We have shown that whole Escherichia coli cells overexpressing NADPH-dependent cyclohexanone monooxygenase carry out a model Baeyer-Villiger oxidation with high volumetric productivity (0.79 g epsilon-caprolactone/L.h ) under nongrowing conditions (Walton, A. Z.; Stewart, J. D. Biotechnol. Prog. 2002, 18, 262-268). This is approximately 20-fold higher than the space-time yield for reactions that used growing cells of the same strain. Here, we show that the intracellular stability of cyclohexanone monooxygenase and the rate of substrate transport across the cell membrane were the key limitations on the overall reaction duration and rate, respectively.
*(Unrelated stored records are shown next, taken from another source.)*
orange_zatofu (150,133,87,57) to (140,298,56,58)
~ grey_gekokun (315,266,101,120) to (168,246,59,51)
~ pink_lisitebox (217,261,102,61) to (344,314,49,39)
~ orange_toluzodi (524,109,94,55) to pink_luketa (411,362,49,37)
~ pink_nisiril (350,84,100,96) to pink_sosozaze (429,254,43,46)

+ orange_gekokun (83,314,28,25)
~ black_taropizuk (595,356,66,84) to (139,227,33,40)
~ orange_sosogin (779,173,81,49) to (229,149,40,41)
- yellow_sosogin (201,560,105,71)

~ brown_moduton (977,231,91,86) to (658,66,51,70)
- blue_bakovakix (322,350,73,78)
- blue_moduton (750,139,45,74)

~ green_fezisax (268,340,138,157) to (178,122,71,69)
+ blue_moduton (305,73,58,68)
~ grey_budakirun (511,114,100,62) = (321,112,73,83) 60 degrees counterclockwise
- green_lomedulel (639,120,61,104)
Directly measuring the levels of intracellular nicotinamide cofactors under bioprocess conditions suggested that E. coli cells could support even more efficient NADPH-dependent bioconversions if a more suitable enzyme-substrate pair were identified. This was demonstrated by reducing ethyl acetoacetate with whole cells of an E. coli strain that overexpressed an NADPH-dependent, short-chain dehydrogenase from baker's yeast (Saccharomyces cerevisiae). Under glucose-fed, nongrowing conditions, this reduction proceeded with a space-time yield of 2.0 g/L.h and a final product titer of 15.8 g/L using a biocatalyst:substrate ratio (g/g) of only 0.37. These values are significantly higher than those obtained previously. Moreover, the stoichiometry linking ketone reduction and glucose consumption (2.3 +/- 0.1) suggested that the citric acid cycle supplied the bulk of the intracellular NADPH under our process conditions. This information can be used to improve the efficiency of glucose utilization even further by metabolic engineering strategies that increase carbon flux through the pentose phosphate pathway.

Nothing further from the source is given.